> _Tekst źródłowy_
------------------------------------------------------------

Rosja nasila wykorzystanie lądowej wersji pocisków Kalibr

04.11.2025

MSZ Ukrainy wskazał na nasilone od sierpnia br. użycie przez Rosję pocisków manewrujących 9M729 (ozn. NATO SSC-8 Screwdriver) o zasięgu do 2500 km. Eskalacja ataków nimi służy przełamaniu i przeciążeniu obrony Ukrainy oraz sygnalizowaniu państwom NATO zdolności, których posiadaniu Rosja przez lata zaprzeczała.

Ukraina potwierdziła, że od sierpnia Rosja przeprowadziła 23 ataki pociskami 9M729. Startowały one z mobilnych wyrzutni w głębi Rosji, znajdujących się na dystansie 1200 km od celów. Produkowany przez koncern Nowator 9M729 jest konstrukcją identyczną z morskimi pociskami 3M54 Kalibr o zasięgu 2500 km i nie jest wykluczone, że ich próbne użycie bojowe miało miejsce już wcześniej. Według wywiadu Ukrainy podczas wojny o 30% zwiększyła się produkcja całej rodziny pocisków Kalibr z głowicami konwencjonalnymi. Wzrost dotyczy ich obu wersji podstawowych i wersji o zasięgu skróconym do 500 km. Możliwe, że rosnące użycie pocisków 9M729 jest powiązane ze spekulacjami o dostawach amerykańskich pocisków Tomahawk dla Ukrainy, gdyż są to analogiczne systemy. Rosja posiada przy tym niepotwierdzoną rezerwę obu podstawowych wersji Kalibra z głowicami nuklearnymi, wymierzoną w główne bazy NATO w Europie. Wykrycie przez wywiad USA najpierw testów, a następnie przezbrojenia kilku jednostek Wojsk Lądowych Rosji w 9M729 było podstawą dla wypowiedzenia układu INF przez stronę amerykańską w 2018 r. Eskalacja ataków na Ukrainę z ich wykorzystaniem może więc być też próbą uwiarygodnienia przez Rosję gróźb nuklearnych wobec NATO – osłabianych jednak m.in. jej problemami przy rozwoju innych systemów strategicznych.

------------------------------------------------------------

> _Materiał do zadania_
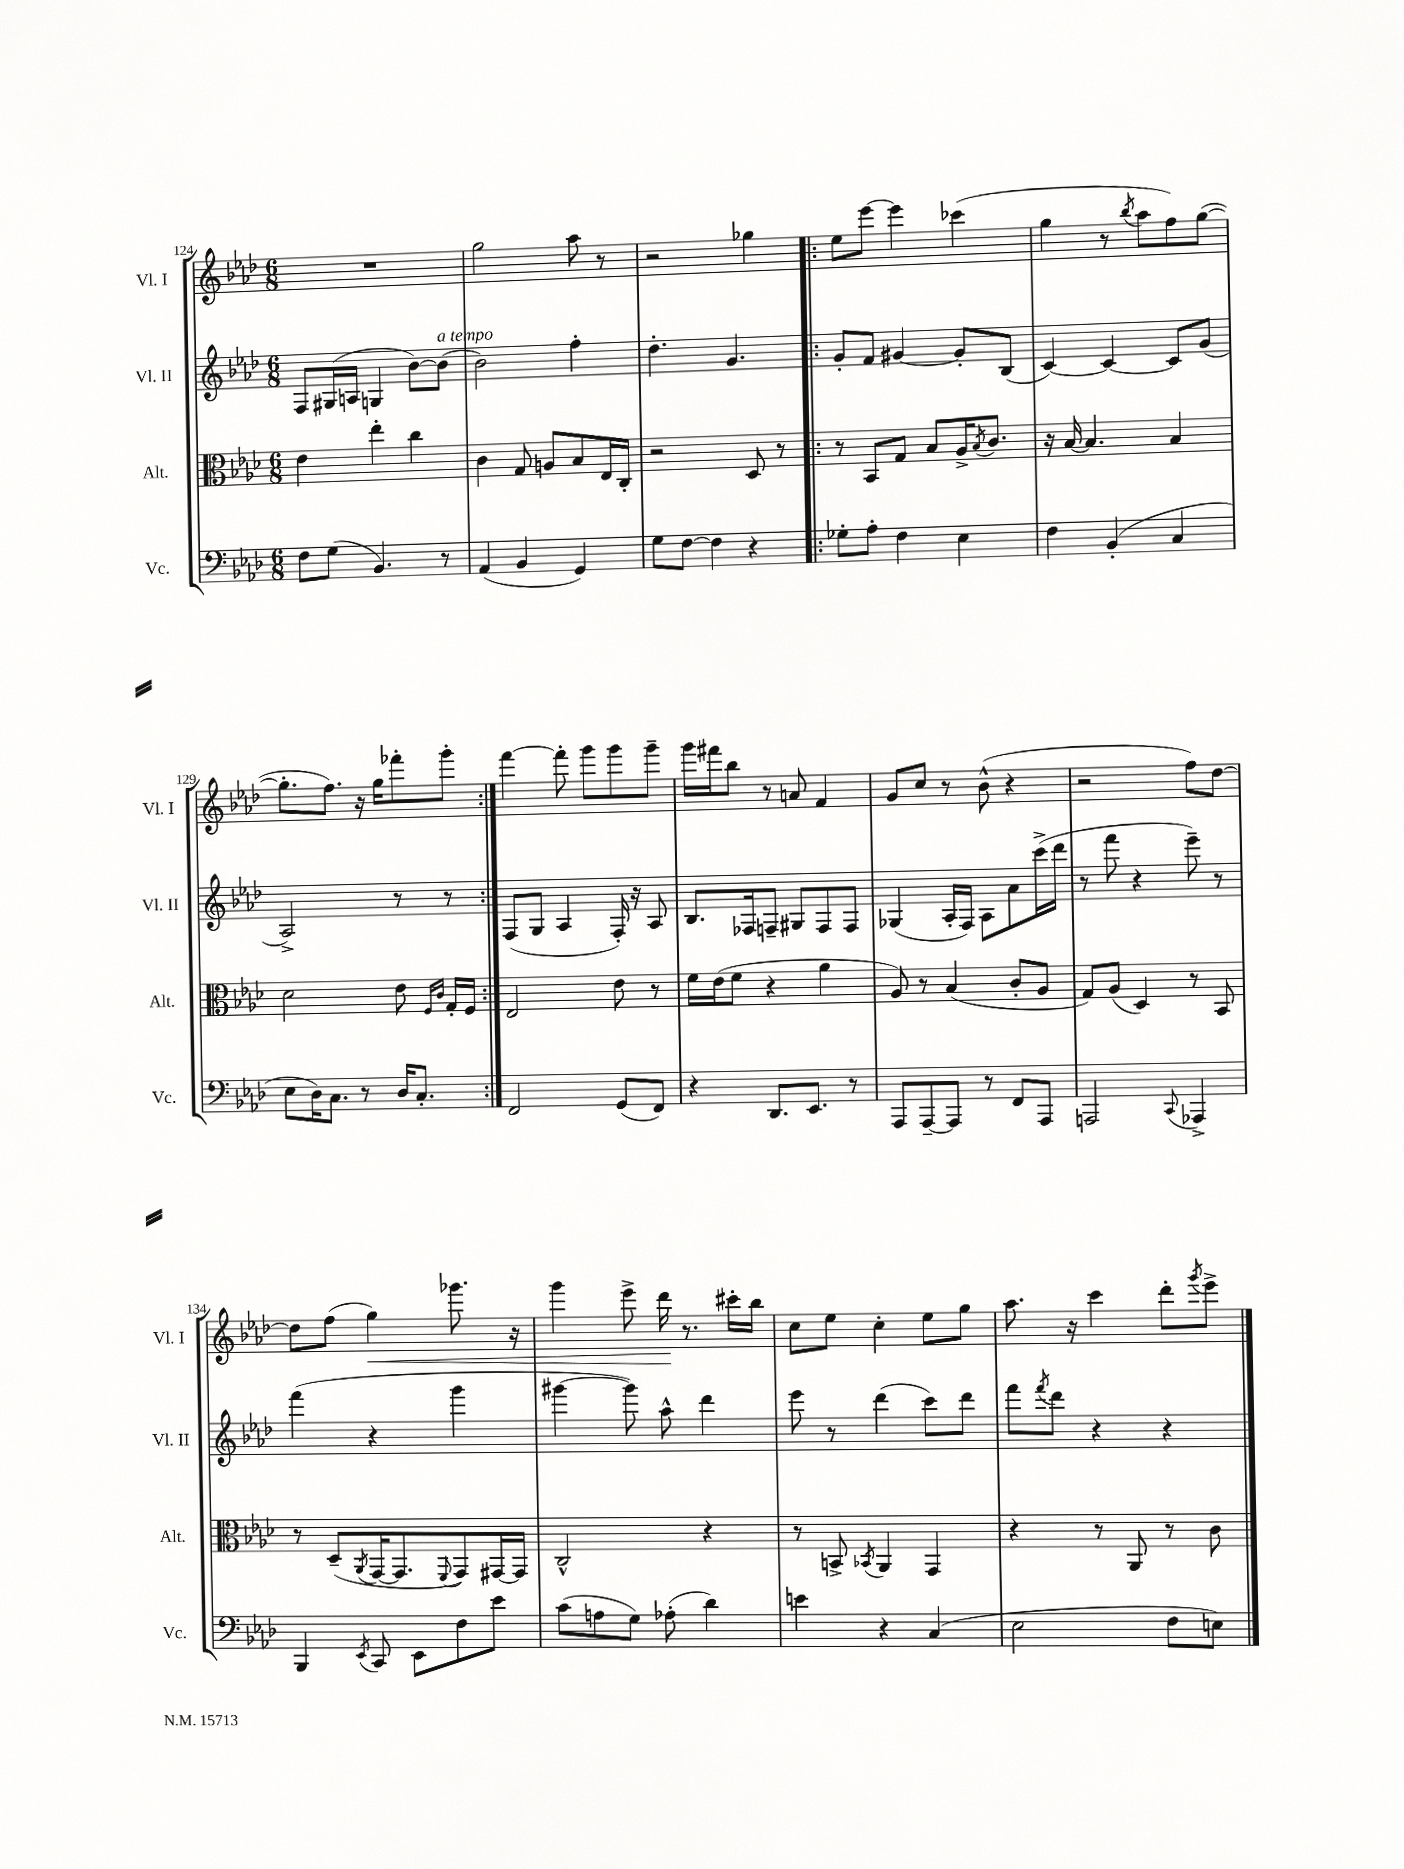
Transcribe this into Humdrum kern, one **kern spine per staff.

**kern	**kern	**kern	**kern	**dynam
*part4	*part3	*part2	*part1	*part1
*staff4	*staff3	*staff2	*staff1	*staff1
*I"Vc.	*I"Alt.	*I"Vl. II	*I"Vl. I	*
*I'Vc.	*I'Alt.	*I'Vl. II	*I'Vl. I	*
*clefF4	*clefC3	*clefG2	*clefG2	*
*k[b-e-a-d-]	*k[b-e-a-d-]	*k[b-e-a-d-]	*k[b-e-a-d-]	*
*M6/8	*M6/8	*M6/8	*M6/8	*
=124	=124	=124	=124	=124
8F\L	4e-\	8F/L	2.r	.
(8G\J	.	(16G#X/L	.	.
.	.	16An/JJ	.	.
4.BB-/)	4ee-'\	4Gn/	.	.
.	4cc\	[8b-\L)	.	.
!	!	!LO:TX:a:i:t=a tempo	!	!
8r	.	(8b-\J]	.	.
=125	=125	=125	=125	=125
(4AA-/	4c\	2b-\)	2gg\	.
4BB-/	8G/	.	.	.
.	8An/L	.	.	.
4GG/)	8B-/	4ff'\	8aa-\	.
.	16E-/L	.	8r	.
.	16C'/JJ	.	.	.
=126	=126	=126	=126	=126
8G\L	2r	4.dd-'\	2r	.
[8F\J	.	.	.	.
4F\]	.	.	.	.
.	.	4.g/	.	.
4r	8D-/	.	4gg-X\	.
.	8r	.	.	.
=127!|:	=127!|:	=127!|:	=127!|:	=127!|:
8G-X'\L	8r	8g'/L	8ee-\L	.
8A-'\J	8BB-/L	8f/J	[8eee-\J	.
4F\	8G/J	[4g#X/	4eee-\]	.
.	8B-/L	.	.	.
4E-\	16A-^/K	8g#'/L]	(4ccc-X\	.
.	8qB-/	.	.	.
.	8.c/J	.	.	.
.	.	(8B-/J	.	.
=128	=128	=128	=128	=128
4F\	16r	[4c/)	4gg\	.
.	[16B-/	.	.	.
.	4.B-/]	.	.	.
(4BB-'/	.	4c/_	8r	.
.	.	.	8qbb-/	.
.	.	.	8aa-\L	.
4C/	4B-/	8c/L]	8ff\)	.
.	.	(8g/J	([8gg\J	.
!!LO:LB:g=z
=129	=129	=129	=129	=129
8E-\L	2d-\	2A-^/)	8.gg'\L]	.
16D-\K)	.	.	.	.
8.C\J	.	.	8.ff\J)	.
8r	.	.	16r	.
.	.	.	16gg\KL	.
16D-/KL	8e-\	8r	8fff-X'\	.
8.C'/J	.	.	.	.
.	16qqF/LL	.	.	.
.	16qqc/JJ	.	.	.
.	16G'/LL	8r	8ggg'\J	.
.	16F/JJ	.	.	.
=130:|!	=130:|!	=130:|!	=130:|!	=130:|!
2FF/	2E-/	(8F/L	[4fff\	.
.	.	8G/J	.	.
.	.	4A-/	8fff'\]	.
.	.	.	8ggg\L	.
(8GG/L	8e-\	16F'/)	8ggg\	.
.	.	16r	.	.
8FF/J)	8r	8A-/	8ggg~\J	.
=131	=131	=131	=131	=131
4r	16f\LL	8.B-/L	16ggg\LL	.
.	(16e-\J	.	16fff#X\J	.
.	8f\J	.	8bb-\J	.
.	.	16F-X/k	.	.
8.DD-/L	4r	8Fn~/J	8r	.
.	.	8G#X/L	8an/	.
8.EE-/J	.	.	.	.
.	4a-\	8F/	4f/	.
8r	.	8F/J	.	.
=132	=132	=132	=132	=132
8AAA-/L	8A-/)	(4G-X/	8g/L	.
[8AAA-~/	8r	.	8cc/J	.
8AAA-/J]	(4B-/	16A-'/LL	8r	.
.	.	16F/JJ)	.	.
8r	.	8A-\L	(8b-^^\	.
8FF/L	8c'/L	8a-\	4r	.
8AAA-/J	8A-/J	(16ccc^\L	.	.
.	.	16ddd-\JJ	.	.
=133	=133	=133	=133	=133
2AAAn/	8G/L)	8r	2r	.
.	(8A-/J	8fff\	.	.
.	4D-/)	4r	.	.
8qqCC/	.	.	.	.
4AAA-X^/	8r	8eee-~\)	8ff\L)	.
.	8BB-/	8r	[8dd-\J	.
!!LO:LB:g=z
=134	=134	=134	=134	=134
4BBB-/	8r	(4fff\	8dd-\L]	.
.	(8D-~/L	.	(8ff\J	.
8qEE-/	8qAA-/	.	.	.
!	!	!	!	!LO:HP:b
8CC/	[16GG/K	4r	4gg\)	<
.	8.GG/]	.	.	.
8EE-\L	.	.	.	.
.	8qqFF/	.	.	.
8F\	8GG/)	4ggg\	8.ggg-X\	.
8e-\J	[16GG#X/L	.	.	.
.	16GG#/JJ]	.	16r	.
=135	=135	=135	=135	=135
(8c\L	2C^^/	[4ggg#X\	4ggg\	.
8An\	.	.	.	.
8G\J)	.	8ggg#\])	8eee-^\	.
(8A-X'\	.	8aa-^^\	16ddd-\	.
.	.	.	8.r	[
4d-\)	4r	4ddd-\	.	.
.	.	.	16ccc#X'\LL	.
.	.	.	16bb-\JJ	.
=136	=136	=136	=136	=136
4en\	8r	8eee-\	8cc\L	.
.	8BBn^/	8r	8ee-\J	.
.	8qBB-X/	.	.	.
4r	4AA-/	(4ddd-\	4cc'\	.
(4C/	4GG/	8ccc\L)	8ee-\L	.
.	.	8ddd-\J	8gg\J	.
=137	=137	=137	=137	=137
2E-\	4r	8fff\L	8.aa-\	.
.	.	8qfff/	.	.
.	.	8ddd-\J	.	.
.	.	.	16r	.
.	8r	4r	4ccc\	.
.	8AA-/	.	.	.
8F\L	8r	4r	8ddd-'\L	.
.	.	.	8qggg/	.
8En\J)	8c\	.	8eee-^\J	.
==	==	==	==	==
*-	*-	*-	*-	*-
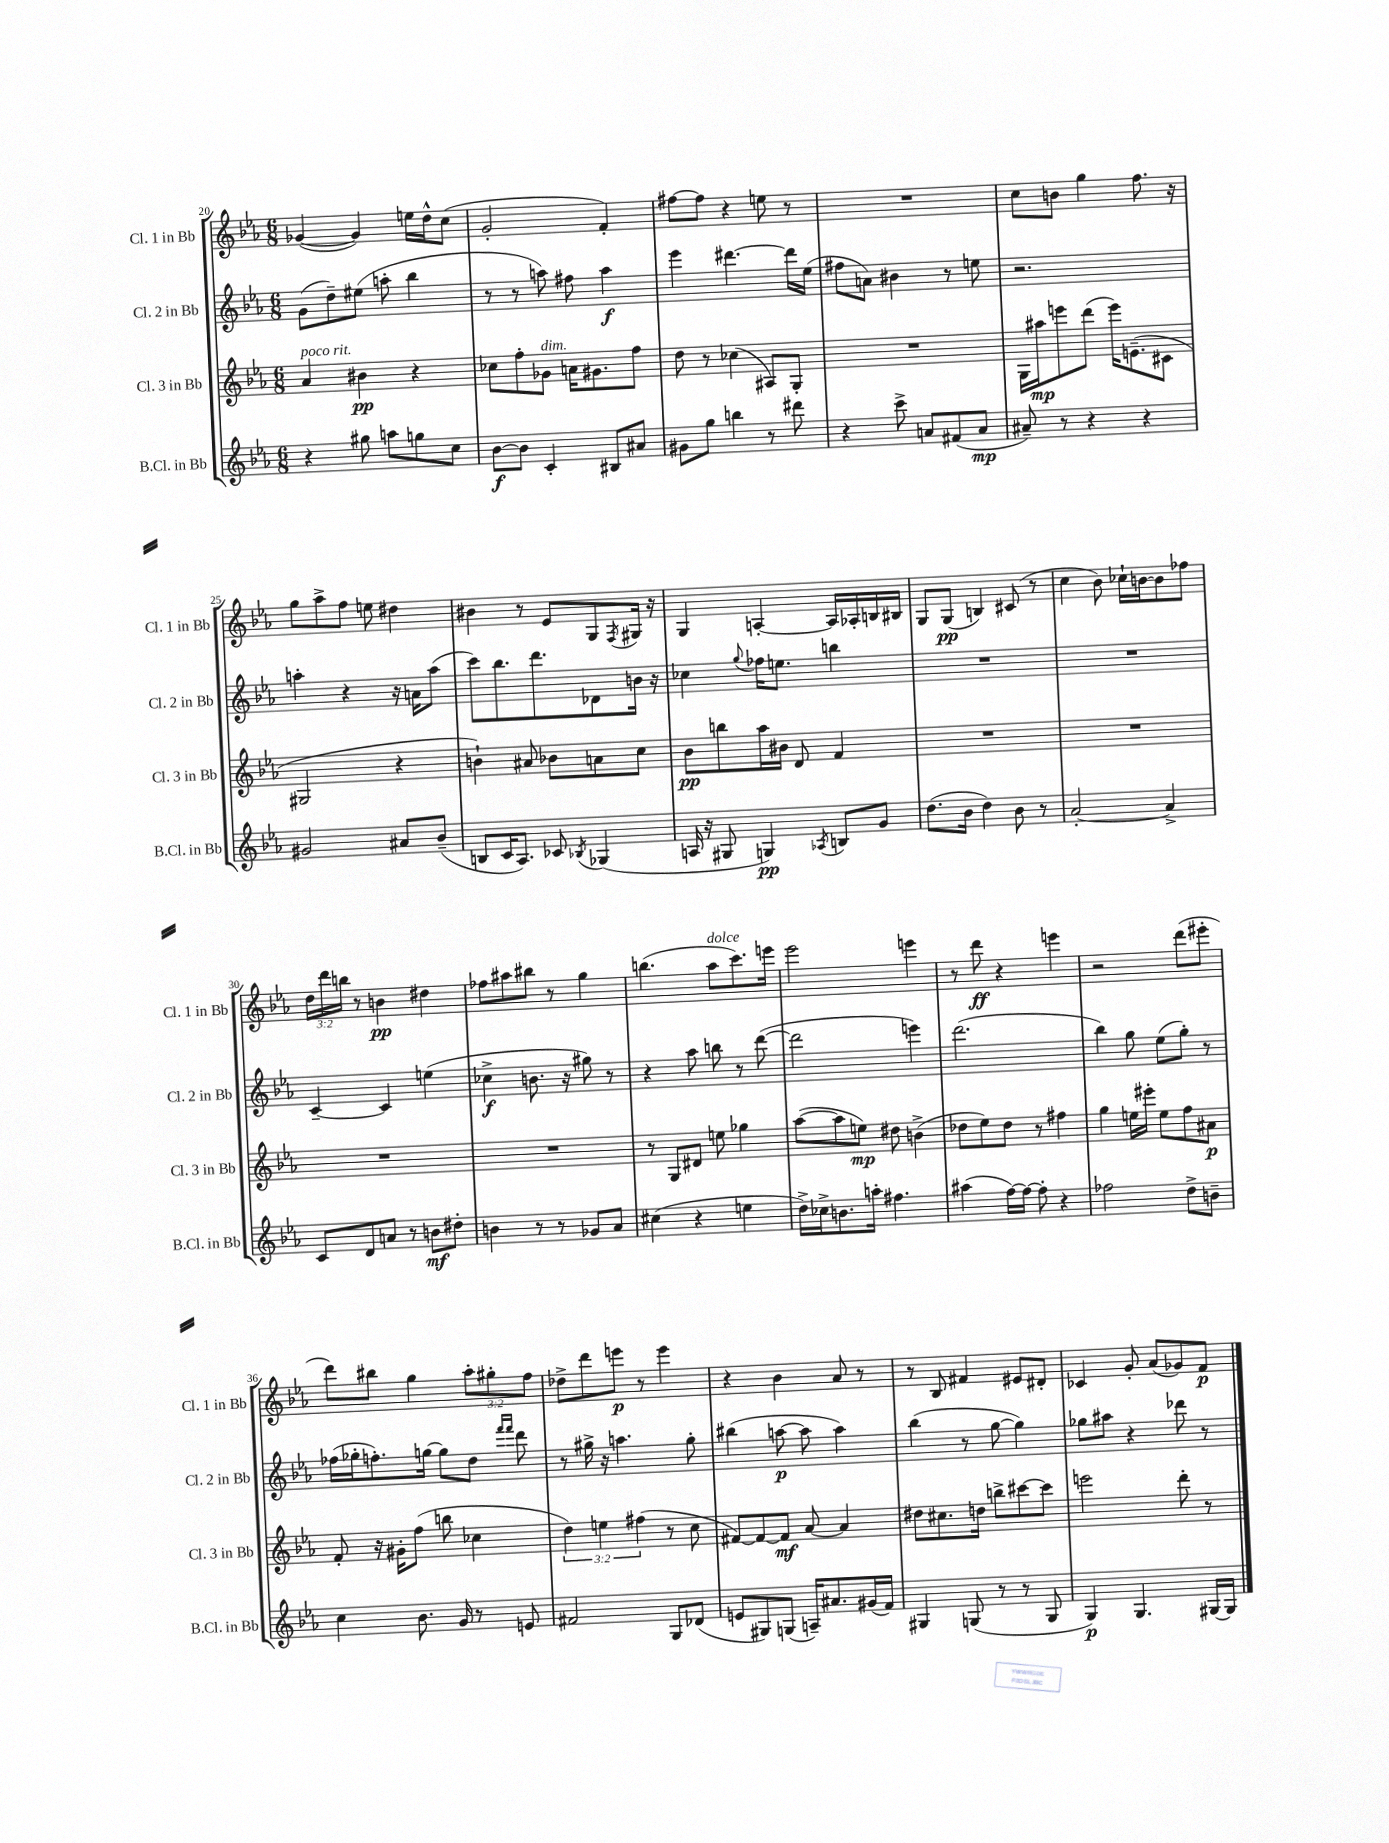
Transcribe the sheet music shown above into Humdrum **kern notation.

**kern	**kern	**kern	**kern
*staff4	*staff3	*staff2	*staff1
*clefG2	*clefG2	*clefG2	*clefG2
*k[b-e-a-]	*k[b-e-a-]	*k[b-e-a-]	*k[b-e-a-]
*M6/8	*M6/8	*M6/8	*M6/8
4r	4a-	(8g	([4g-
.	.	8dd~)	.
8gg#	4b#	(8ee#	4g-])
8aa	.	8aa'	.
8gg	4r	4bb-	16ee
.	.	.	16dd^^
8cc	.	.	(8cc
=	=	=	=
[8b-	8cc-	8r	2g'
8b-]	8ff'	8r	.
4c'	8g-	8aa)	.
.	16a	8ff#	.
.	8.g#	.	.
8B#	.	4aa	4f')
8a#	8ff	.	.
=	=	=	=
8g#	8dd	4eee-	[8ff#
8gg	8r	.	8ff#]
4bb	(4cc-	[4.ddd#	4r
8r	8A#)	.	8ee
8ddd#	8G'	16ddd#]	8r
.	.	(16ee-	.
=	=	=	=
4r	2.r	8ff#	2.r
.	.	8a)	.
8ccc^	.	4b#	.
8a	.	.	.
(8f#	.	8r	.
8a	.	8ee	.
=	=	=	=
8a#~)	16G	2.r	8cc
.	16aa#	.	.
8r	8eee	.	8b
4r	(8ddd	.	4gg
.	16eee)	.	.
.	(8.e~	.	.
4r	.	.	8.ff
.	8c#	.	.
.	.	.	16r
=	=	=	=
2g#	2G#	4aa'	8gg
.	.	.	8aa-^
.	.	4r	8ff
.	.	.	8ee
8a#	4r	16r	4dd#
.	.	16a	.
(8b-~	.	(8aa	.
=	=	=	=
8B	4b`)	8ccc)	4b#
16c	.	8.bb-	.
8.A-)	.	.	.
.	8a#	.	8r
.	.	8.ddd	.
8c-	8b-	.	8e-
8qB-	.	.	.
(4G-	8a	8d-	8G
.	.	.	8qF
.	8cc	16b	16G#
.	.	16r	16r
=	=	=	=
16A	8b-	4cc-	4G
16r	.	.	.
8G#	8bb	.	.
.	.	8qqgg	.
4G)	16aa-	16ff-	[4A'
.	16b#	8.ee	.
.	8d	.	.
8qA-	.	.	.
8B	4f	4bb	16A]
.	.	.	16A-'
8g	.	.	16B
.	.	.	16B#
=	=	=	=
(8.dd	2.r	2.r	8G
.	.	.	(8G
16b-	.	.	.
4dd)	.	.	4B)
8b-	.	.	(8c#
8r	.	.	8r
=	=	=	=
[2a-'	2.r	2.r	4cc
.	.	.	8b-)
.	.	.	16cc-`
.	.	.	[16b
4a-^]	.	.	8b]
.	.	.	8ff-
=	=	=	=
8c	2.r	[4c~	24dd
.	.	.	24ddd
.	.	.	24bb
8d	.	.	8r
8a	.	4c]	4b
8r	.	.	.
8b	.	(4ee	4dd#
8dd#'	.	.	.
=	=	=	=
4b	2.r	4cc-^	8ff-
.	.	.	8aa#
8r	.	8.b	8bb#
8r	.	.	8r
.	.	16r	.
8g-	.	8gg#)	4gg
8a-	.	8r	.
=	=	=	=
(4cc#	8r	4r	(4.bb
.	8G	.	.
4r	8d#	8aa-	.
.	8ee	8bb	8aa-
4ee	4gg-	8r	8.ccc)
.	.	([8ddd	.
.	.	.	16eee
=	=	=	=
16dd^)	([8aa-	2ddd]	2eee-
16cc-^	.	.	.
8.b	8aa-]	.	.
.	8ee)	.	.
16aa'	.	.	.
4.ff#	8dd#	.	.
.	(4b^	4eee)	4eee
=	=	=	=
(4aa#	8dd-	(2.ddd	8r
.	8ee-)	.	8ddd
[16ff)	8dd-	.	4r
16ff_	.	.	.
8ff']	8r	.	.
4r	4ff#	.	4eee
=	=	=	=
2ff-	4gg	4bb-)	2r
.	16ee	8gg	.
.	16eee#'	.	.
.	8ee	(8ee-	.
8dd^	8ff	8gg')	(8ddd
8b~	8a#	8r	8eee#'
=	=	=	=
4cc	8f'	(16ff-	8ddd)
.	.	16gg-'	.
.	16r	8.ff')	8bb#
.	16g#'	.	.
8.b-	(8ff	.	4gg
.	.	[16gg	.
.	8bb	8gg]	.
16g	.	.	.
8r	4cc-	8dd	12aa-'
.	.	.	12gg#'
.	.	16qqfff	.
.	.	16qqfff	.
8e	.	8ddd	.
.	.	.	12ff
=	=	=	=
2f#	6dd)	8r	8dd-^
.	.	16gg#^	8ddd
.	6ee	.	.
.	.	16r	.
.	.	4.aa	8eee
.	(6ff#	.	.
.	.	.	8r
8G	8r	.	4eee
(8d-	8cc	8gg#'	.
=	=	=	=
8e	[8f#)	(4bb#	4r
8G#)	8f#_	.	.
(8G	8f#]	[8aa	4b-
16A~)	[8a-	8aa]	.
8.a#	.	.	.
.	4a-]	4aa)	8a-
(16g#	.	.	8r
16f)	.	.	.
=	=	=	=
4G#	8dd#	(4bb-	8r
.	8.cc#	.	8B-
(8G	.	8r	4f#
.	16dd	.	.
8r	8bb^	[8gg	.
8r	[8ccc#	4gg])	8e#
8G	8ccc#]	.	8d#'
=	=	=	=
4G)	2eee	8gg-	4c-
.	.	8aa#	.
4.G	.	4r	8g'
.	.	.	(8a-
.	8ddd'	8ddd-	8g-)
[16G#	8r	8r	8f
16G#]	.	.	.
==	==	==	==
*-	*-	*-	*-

------------------------------------------------------------

> _Zadanie A_
Przepisz dokładnie cały tekst o lądowej wersji pocisków Kalibr.
> _Zadanie B_
Zbierz z rekordów powyżej wszystkie wiersze zawierające słowo „kern” i wypisz je.

> _Odpowiedź A_
Rosja nasila wykorzystanie lądowej wersji pocisków Kalibr

04.11.2025

MSZ Ukrainy wskazał na nasilone od sierpnia br. użycie przez Rosję pocisków manewrujących 9M729 (ozn. NATO SSC-8 Screwdriver) o zasięgu do 2500 km. Eskalacja ataków nimi służy przełamaniu i przeciążeniu obrony Ukrainy oraz sygnalizowaniu państwom NATO zdolności, których posiadaniu Rosja przez lata zaprzeczała.

Ukraina potwierdziła, że od sierpnia Rosja przeprowadziła 23 ataki pociskami 9M729. Startowały one z mobilnych wyrzutni w głębi Rosji, znajdujących się na dystansie 1200 km od celów. Produkowany przez koncern Nowator 9M729 jest konstrukcją identyczną z morskimi pociskami 3M54 Kalibr o zasięgu 2500 km i nie jest wykluczone, że ich próbne użycie bojowe miało miejsce już wcześniej. Według wywiadu Ukrainy podczas wojny o 30% zwiększyła się produkcja całej rodziny pocisków Kalibr z głowicami konwencjonalnymi. Wzrost dotyczy ich obu wersji podstawowych i wersji o zasięgu skróconym do 500 km. Możliwe, że rosnące użycie pocisków 9M729 jest powiązane ze spekulacjami o dostawach amerykańskich pocisków Tomahawk dla Ukrainy, gdyż są to analogiczne systemy. Rosja posiada przy tym niepotwierdzoną rezerwę obu podstawowych wersji Kalibra z głowicami nuklearnymi, wymierzoną w główne bazy NATO w Europie. Wykrycie przez wywiad USA najpierw testów, a następnie przezbrojenia kilku jednostek Wojsk Lądowych Rosji w 9M729 było podstawą dla wypowiedzenia układu INF przez stronę amerykańską w 2018 r. Eskalacja ataków na Ukrainę z ich wykorzystaniem może więc być też próbą uwiarygodnienia przez Rosję gróźb nuklearnych wobec NATO – osłabianych jednak m.in. jej problemami przy rozwoju innych systemów strategicznych.

> _Odpowiedź B_
Transcribe this into Humdrum kern, one **kern spine per staff.
**kern	**kern	**kern	**kern	**dynam
Transcribe the sheet music shown above into Humdrum **kern notation.
**kern	**kern	**kern	**kern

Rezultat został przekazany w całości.